[Problem details]: Please return the full listing exactly as written, with the images removed.

[Information shown]:
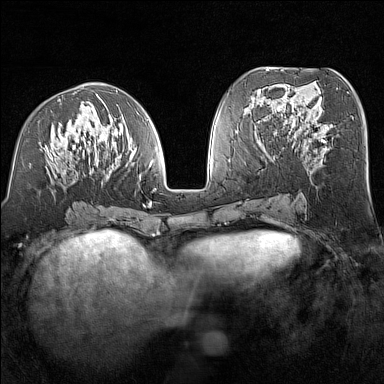
Breast MRI (dynamic contrast-enhanced), one axial slice; slice 66 of 160 in the series (ordered by position); dynamic contrast-enhanced series, time point 2 of 7 at this slice position (early post-contrast); 1.5 T; TE 1.8 ms, TR 5 ms; 1 mm slice thickness; 384 × 384 image matrix. Female patient.
Structures marked on this image (semi-automatic segmentation, software-assisted and operator-edited):
- enhancing-tissue mask used for the functional tumour volume (all voxels passing the contrast-enhancement thresholds inside the analysis volume; usually the tumour): bounding box <39,90,156,208> (left, top, right, bottom; pixels)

[Reply]:
Breast MRI (dynamic contrast-enhanced), one axial slice; slice 66 of 160 in the series (ordered by position); dynamic contrast-enhanced series, time point 2 of 7 at this slice position (early post-contrast); 1.5 T; TE 1.8 ms, TR 5 ms; 1 mm slice thickness; 384 × 384 image matrix. Female patient.
Structures marked on this image (semi-automatic segmentation, software-assisted and operator-edited):
- enhancing-tissue mask used for the functional tumour volume (all voxels passing the contrast-enhancement thresholds inside the analysis volume; usually the tumour): bounding box <39,90,156,208> (left, top, right, bottom; pixels)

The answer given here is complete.